I spent a number of years volunteering to tutor kids who had failed the state's high-stakes testing, required for graduation. Most of the kids I was assigned were non-native speakers (though some seemed also to have either learning disabilities or behavior issues). I remember one Vietnamese girl in particular, who really was a poor reader in the technical sense. So I had to deal with the very basic mechanics of reading with her, like phonics. I had been instructed to read a version of Bram Stoker's Dracula with her—way above her skill level—so there were also cultural and historical issues that were foreign to her. We spent two hour-long sessions each week, all semester long, reading that abridged book, word by freaking word, sentence by freaking sentence, and then talking about the passages we'd read. She started out pretty frustrated and defiant, and definitely uninterested (who in her situation wouldn't be). But as the semester progressed she was eager to find out what was going to happen in the story, and even though the reading and vocabulary was still hard for her, she began to make progress. Not up to her age/grade level (a junior in high school) for sure, but the change in attitude alone led to steps forward. So I do think it's possible to push kids a little. But it takes an enormous amount of work. I don't think teachers have enough time or resources to address each individual special needs kid in this way. But certainly schools should be engaging the community to come help in this process. With proper teacher supervision, volunteers can do a lot to give these kids the attention and, more important, confidence they need.

FourScore

(9,704 posts)
14. This is so true, and I have a child who will struggle for this reason, BUT
Sat Feb 22, 2014, 01:14 PM
Feb 2014

even the non-special ed kids are seriously negatively impacted by Common Core. My 10th grade child, who is an honor roll kid, has struggled in some of his classes like never before. He took a mid-term regents in his honors global history class. He scored a 97 on the multiple choice and a 72 on the essay. I read his essay and thought it was great for a 15-year old. But the standards and grading rubric meant that he had to be graded very harshly. Only 2 kids out of his teacher's 134 students scored an A+. I was told my son's 72 was in the upper percentile. Here is a sample, according to the common core website, of how a perfect paper should be written:

Throughout world history, many groups of people have been exploited, mistreated, and oppressed. However, out of these situations, many admirable figures have emerged to defend human rights, using a variety of methods. These methods varied from person to person and had different degrees of success. Two notable advocates of human rights were Mohandas Ghandi in India, and Paul Rusesabagina in Rwanda. Both of these men played crucial roles in the protection of human rights in the modern world.

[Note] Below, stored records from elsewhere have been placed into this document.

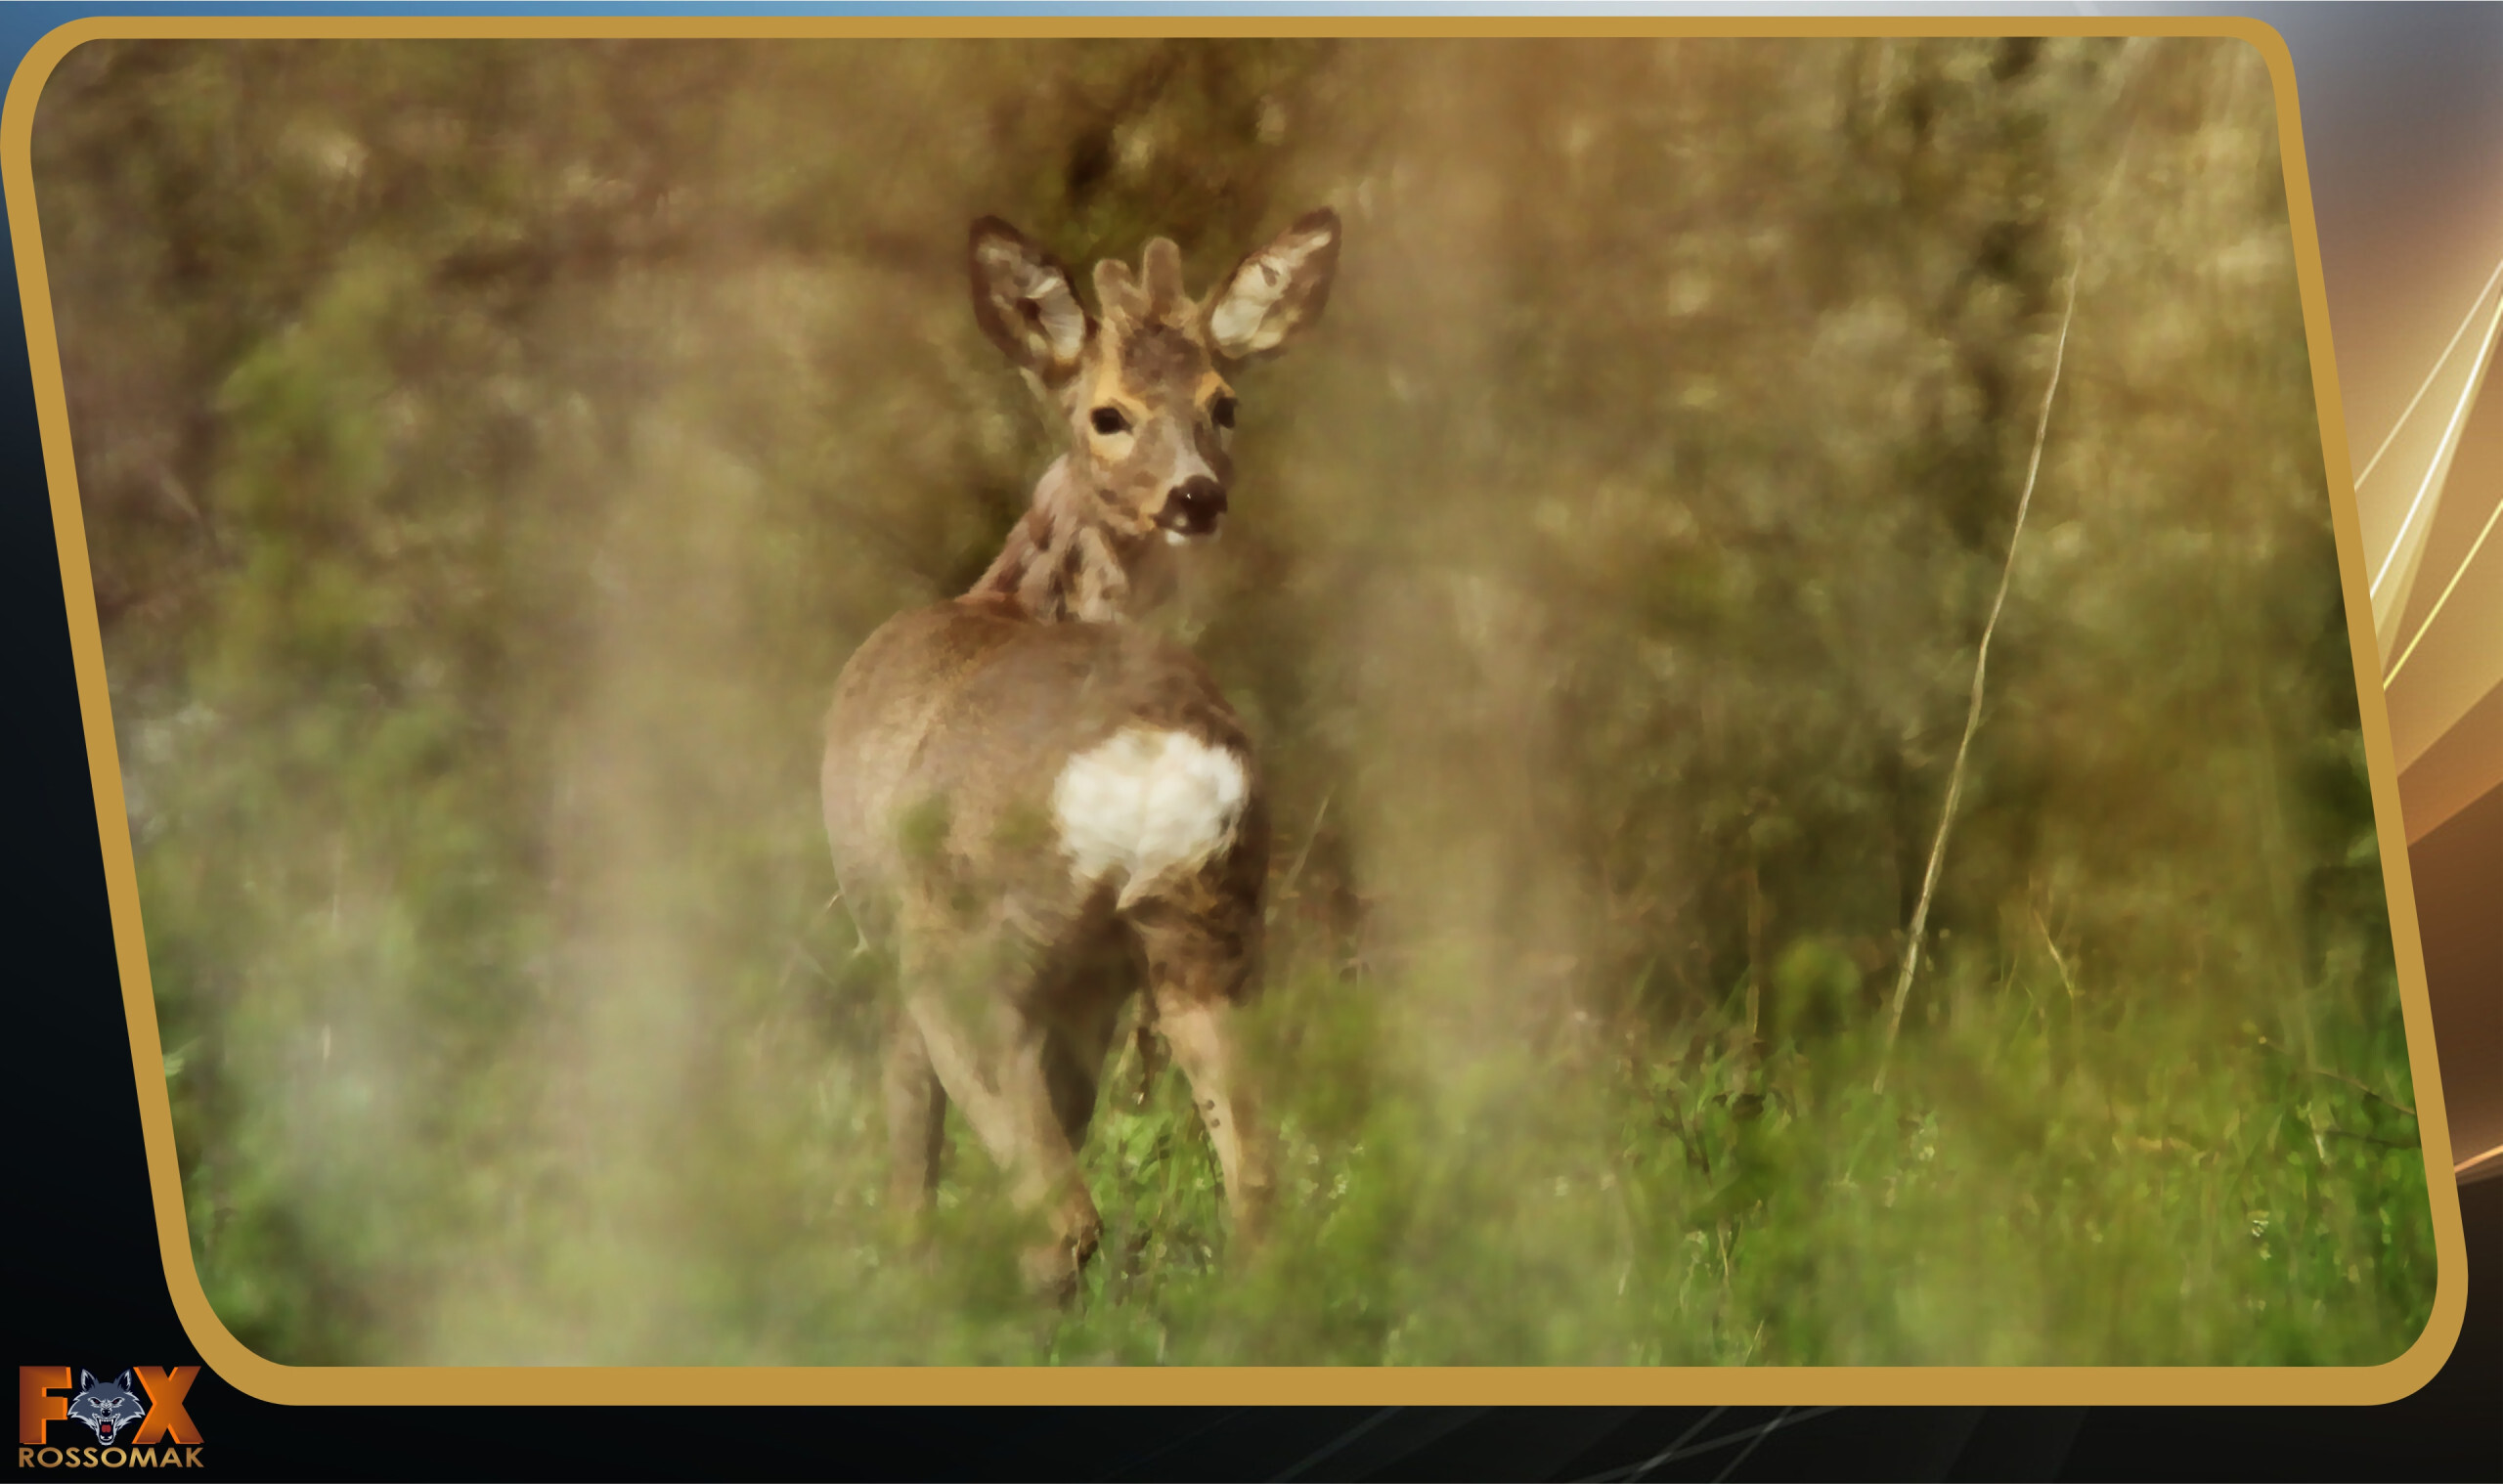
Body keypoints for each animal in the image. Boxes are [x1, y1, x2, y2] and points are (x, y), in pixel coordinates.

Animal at [820, 209, 1341, 1296]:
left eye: (1224, 404)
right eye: (1109, 414)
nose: (1195, 497)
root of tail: (1140, 756)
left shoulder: (882, 922)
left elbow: (909, 1147)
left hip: (968, 948)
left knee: (1055, 1217)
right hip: (1210, 930)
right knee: (1258, 1195)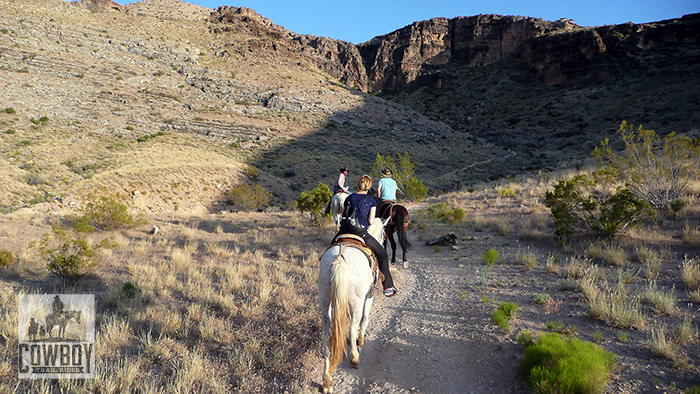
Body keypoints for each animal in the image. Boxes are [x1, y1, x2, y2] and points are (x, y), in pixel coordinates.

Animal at [318, 217, 388, 392]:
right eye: (384, 233)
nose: (384, 243)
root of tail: (340, 258)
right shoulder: (368, 297)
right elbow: (365, 319)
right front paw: (359, 341)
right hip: (357, 301)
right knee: (352, 328)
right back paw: (355, 359)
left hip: (325, 304)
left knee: (326, 339)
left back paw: (326, 381)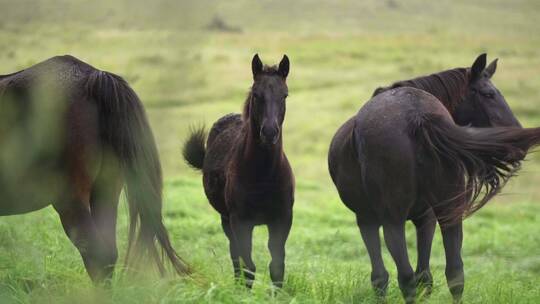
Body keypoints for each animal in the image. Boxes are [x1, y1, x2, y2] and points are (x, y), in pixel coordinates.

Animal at [185, 53, 296, 288]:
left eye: (285, 95)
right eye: (256, 94)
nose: (269, 132)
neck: (264, 175)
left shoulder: (282, 219)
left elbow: (277, 267)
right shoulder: (241, 221)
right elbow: (248, 267)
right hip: (226, 220)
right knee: (235, 256)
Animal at [326, 53, 540, 302]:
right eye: (488, 94)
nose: (519, 148)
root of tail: (418, 116)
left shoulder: (367, 219)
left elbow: (381, 277)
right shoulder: (425, 218)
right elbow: (426, 277)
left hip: (393, 220)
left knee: (406, 277)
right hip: (448, 211)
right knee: (454, 273)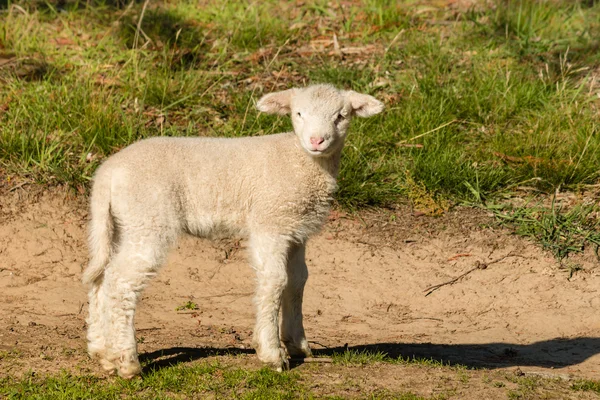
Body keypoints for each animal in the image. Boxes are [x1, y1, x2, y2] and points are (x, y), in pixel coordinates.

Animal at [81, 83, 384, 376]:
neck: (299, 160)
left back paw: (102, 351)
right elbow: (275, 280)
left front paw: (297, 344)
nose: (316, 141)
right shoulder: (269, 222)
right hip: (148, 218)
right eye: (299, 114)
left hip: (122, 223)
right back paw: (127, 363)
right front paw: (271, 353)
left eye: (340, 116)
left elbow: (298, 281)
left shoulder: (296, 229)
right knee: (120, 282)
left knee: (101, 278)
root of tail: (107, 173)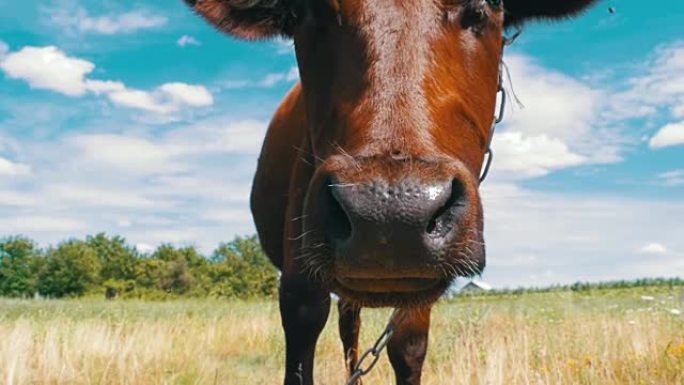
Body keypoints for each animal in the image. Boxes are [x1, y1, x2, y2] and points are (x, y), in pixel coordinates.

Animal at [182, 1, 600, 382]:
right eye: (310, 10)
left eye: (483, 8)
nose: (389, 216)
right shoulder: (299, 275)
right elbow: (302, 343)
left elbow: (408, 345)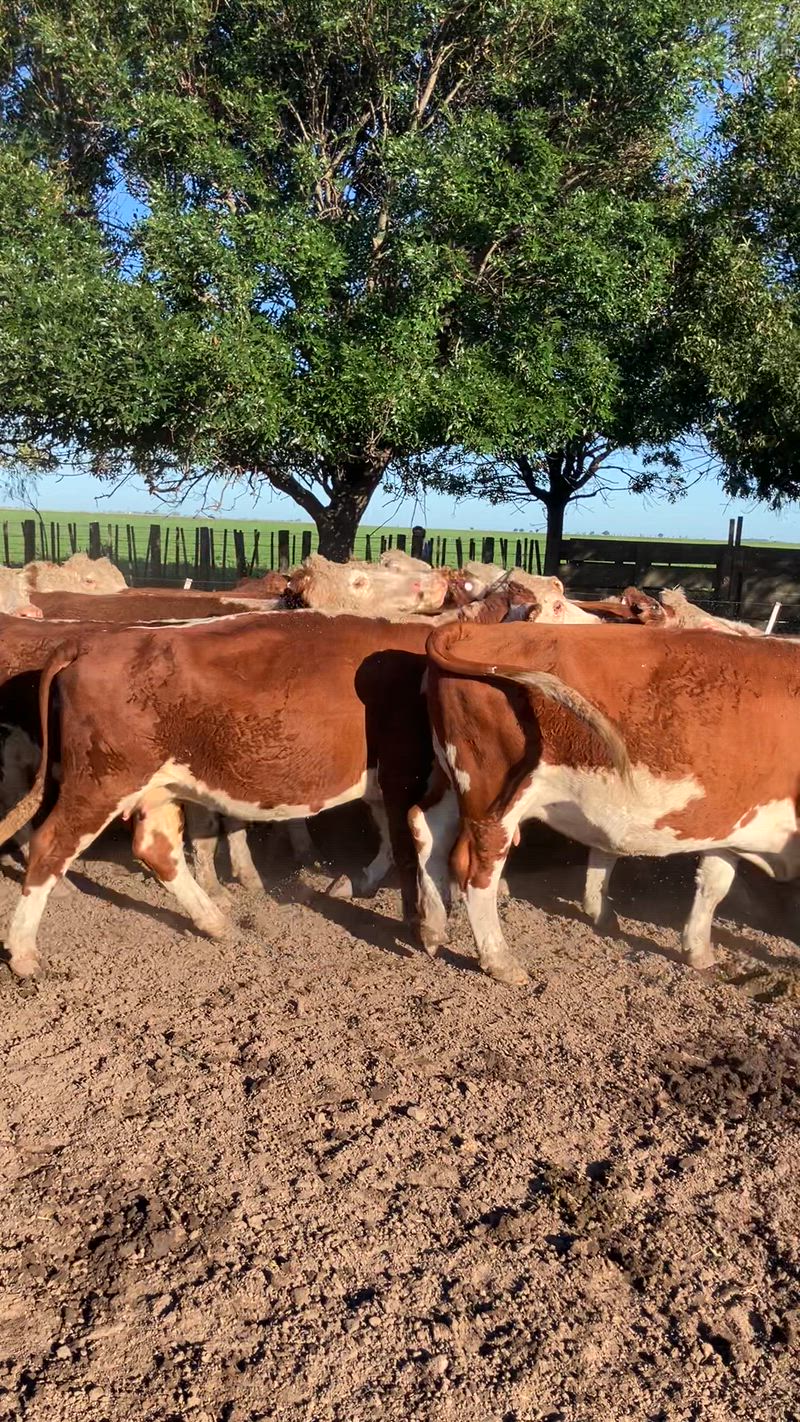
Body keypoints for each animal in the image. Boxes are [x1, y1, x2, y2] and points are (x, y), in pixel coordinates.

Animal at [409, 620, 800, 985]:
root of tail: (473, 629)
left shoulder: (731, 823)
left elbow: (713, 886)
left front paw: (699, 952)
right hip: (495, 793)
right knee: (479, 869)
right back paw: (500, 961)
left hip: (452, 779)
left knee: (427, 828)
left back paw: (432, 929)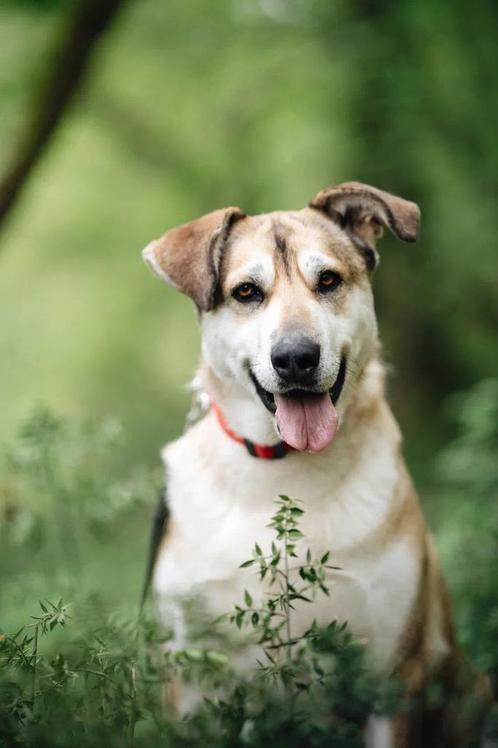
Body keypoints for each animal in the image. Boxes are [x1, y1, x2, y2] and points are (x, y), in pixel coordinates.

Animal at [141, 183, 490, 748]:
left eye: (328, 280)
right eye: (246, 292)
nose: (296, 358)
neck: (280, 468)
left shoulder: (392, 676)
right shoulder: (191, 674)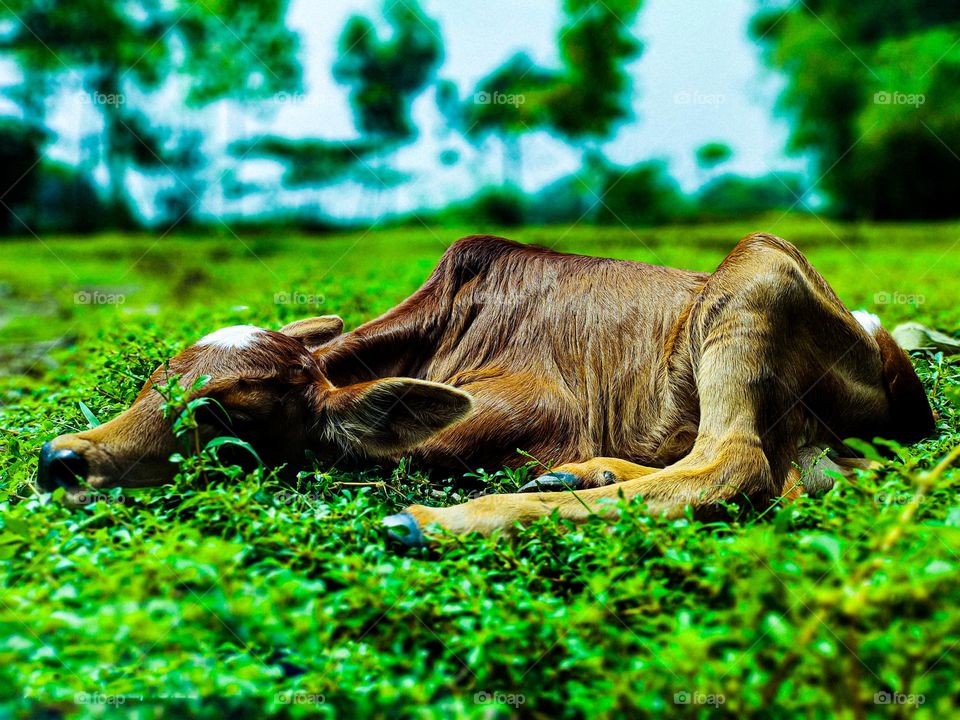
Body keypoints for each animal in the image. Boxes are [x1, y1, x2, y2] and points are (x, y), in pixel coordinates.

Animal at [38, 233, 936, 545]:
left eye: (220, 418)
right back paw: (583, 474)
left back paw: (442, 520)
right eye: (153, 382)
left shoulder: (534, 407)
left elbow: (391, 453)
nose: (59, 461)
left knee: (737, 466)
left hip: (753, 273)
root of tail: (898, 372)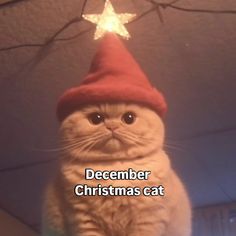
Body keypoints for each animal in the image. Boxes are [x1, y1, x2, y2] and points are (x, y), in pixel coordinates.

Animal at [42, 103, 192, 236]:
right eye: (96, 118)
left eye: (129, 118)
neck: (115, 171)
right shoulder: (84, 220)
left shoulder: (148, 219)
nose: (112, 126)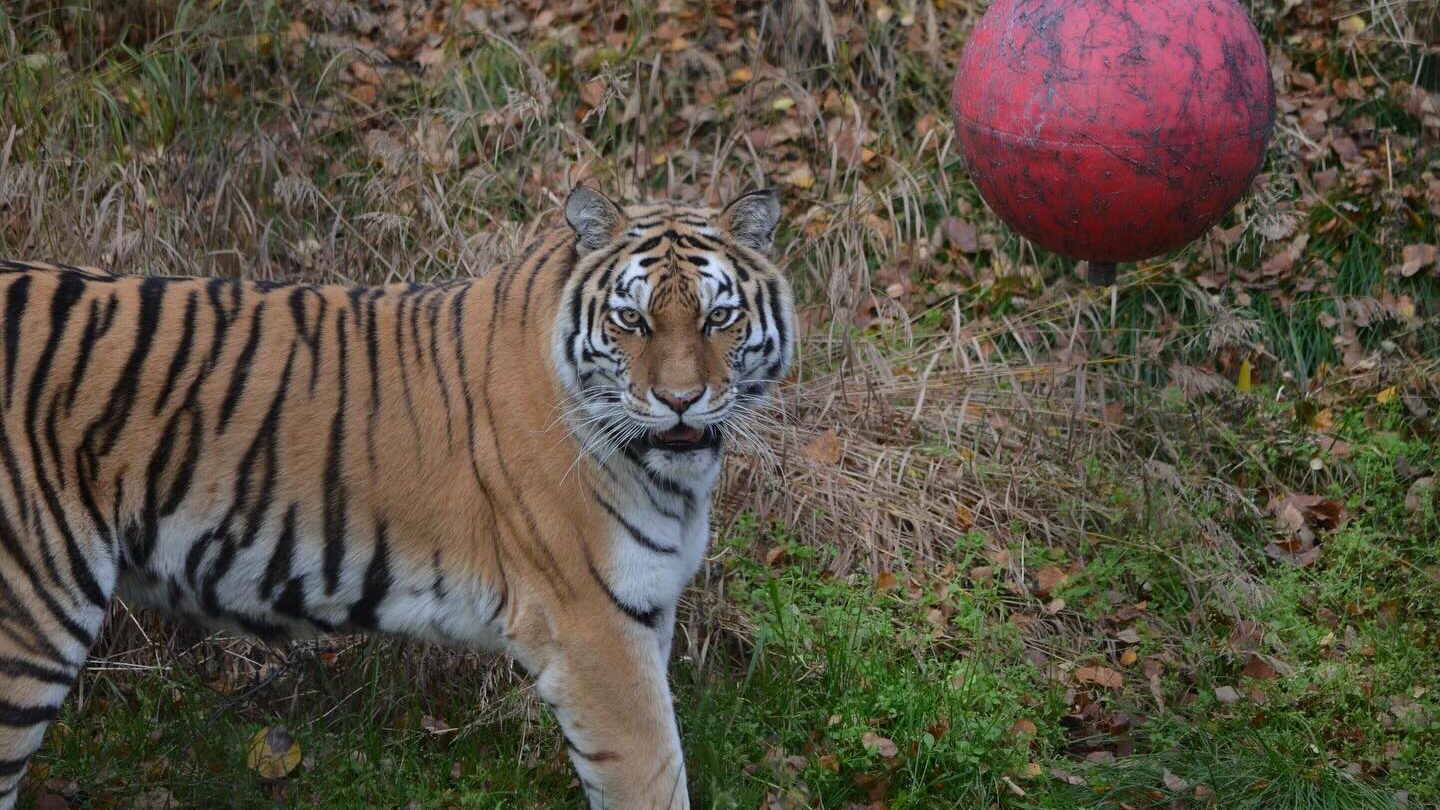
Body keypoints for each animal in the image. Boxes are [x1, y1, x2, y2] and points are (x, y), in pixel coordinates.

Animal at [0, 186, 793, 809]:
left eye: (718, 319)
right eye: (632, 321)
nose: (680, 401)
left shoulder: (644, 611)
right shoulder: (592, 628)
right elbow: (653, 776)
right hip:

Paul Rusesabagina was an important human rights activist in the mid 1990s, during the Rwandan Genocide. The genocide stemmed from ethnic tension between the Hutu and the Tutsi. These two African tribes had a long history of conflict made worse by previous European imperial practices. Shortly after a negotiated truce, the Hutu president was murdered, and in response, Hutu forces began to systematically wipe out the Tutsi population. This genocide ultimately led to over 800,000 deaths. Paul Rusesabagina was directly involved in the conflict as he was a Hutu man married to a Tutsi woman.

One method Rusesabagina used was allowing Tutsi refugees to take shelter in the Mille Collines Hotel in Rawanda, where he was the manager. After the UN abandoned its efforts in Rwanda, Rusesabagina was forced to use other methods. By bribing both the
Rwandan military as well as other Hutu officials Rusesabagina was able to gain protection and supplies for those he was helping.Rusesabagina also provided footage of the genocide to be shown on the media outlets to increase global awareness. This tactic successfully gained support from the outside world to help the Rwandans...

http://www.nysedregents.org/globalhistorygeography/114/glhg12014-rg1.pdf


My take on this: If a 15-year old can write like this off the top of his head and with no notes available, he's pretty much done with his education! Give that kid a diploma! It's ridiculous. These kids are 15!!!! This level of writing would be IMPOSSIBLE for a special needs kid to achieve.